What is asked
• A. In the forum thread on encoding dates for a real estate model, set down the passage from "That said, I" up to and including "this date data?".
• B. In the forum thread about encoding dates for real estate sale data, which encoding method did the poster look into first?
• C. Write the next part of the forum thread on using date data to train a real estate model, starting after its final sentence.

Page excerpt
───

-1

I'm trying to train a learning model on real estate sale data that includes dates. I've looked into 1-to-K binary encoding, per the advice in this thread, however my initial assessment is that it may have the weakness of not being able to train well on data that is not predictably cyclic. While real estate value crashes are recurring, I'm concerned (maybe wrongfully so, you tell me) that doing 1-to-K encoding will inadvertently overtrain on potentially irrelevant features if the recurrence is not explainable by a combination of year-month-day.

That said, I think there is potentially value in that method. I think that there is also merit to the argument of converting time series data to ordinal, as also recommended in the same thread. Which brings me to the real question: is it bad practice to duplicate the same initial feature (the date data) in two different forms in the same training data? I'm concerned if I use methods that rely on the assumption of feature independence I may be violating this by doing so.

If so, what are suggestions for how to best get the maximal information from this date data?

Edit: Please leave a comment how I can improve this question instead of down-voting.

Brendan
  • 1,905
  • 2
  • 19
  • 25

1 Answers1

1

Is it bad practice?

No, sometimes transformations make your Feature easier accesible for your algorithm. Following this line of thought you converting Features is completely fine.

───

Dataset entries
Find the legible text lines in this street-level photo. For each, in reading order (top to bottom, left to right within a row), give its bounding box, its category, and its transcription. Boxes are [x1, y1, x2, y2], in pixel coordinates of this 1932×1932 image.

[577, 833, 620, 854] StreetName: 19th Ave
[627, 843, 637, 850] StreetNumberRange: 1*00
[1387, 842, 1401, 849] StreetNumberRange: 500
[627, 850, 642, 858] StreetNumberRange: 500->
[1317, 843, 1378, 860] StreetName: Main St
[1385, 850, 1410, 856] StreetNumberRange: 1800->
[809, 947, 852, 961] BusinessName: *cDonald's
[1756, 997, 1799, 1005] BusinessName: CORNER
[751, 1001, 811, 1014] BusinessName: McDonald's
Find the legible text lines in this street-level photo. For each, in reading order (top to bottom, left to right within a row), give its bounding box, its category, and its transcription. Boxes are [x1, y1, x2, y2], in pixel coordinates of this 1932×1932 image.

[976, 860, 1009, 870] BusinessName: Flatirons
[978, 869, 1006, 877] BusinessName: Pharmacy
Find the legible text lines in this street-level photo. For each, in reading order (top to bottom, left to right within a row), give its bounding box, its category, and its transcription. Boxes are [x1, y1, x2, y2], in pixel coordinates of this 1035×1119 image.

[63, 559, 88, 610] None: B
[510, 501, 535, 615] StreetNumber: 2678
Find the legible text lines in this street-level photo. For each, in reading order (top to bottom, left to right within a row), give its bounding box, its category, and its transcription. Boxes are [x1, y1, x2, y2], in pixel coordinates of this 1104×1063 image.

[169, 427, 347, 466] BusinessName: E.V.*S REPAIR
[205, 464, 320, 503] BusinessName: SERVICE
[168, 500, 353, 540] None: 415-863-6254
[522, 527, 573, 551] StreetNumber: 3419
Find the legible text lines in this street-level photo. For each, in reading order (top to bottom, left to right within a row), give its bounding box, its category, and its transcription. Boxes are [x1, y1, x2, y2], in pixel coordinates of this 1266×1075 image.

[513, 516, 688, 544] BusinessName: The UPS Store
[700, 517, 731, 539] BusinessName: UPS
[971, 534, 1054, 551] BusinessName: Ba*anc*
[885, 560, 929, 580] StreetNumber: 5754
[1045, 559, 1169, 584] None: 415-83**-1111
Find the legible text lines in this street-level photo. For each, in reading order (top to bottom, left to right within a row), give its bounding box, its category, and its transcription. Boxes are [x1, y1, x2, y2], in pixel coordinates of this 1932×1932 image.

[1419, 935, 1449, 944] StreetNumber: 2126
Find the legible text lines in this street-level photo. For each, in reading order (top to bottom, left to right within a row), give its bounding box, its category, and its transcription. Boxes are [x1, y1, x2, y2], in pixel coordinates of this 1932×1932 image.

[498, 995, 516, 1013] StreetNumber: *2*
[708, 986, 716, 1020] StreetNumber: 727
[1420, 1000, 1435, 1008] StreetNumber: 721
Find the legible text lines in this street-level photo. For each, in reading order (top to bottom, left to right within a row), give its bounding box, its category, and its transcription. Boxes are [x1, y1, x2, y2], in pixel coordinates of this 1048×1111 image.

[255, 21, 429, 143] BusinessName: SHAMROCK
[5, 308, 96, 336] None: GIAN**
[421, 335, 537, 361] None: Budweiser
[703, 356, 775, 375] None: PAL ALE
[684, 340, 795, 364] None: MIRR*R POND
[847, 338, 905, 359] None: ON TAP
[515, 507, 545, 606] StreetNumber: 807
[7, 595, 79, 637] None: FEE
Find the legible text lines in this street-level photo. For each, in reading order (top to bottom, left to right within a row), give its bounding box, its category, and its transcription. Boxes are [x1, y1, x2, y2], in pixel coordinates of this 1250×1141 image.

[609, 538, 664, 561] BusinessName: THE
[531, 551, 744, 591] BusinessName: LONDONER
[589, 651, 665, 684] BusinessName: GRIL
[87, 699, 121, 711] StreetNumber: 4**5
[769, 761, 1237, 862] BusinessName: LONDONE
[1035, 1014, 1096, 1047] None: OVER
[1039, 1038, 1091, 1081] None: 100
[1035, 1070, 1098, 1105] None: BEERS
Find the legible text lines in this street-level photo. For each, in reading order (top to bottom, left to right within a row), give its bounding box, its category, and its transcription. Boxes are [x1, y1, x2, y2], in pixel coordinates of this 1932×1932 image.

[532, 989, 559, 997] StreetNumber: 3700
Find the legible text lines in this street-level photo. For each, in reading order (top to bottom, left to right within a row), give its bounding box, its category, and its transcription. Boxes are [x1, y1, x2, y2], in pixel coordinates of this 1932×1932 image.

───

Task results
• A.
That said, I think there is potentially value in that method. I think that there is also merit to the argument of converting time series data to ordinal, as also recommended in the same thread. Which brings me to the real question: is it bad practice to duplicate the same initial feature (the date data) in two different forms in the same training data? I'm concerned if I use methods that rely on the assumption of feature independence I may be violating this by doing so.

If so, what are suggestions for how to best get the maximal information from this date data?

• B. 1-to-K binary encoding.

• C.
Does it scew your algorithm?

Concerning runtime it might be better to not have to transform your data everytime. Depending on your algorithm you might get worse interpretability (if that is important for you) depending on the type of transformations. Also if you want to restrict the amount / set of Features your algorithm should use, you might add Information redundancies by adding transformed Features.

So what should you do?

Transform your data / Features as much as you want and as often as you want. That's not hurting anyone, but rather helping by increasing the Feature space. But after you did so, do a PCA or something similar in order to find redundancies in your Features and reduce your Feature space again.

Note:

I tried to be General, obviously this is highly dependant on the Kind of algorithm you're using.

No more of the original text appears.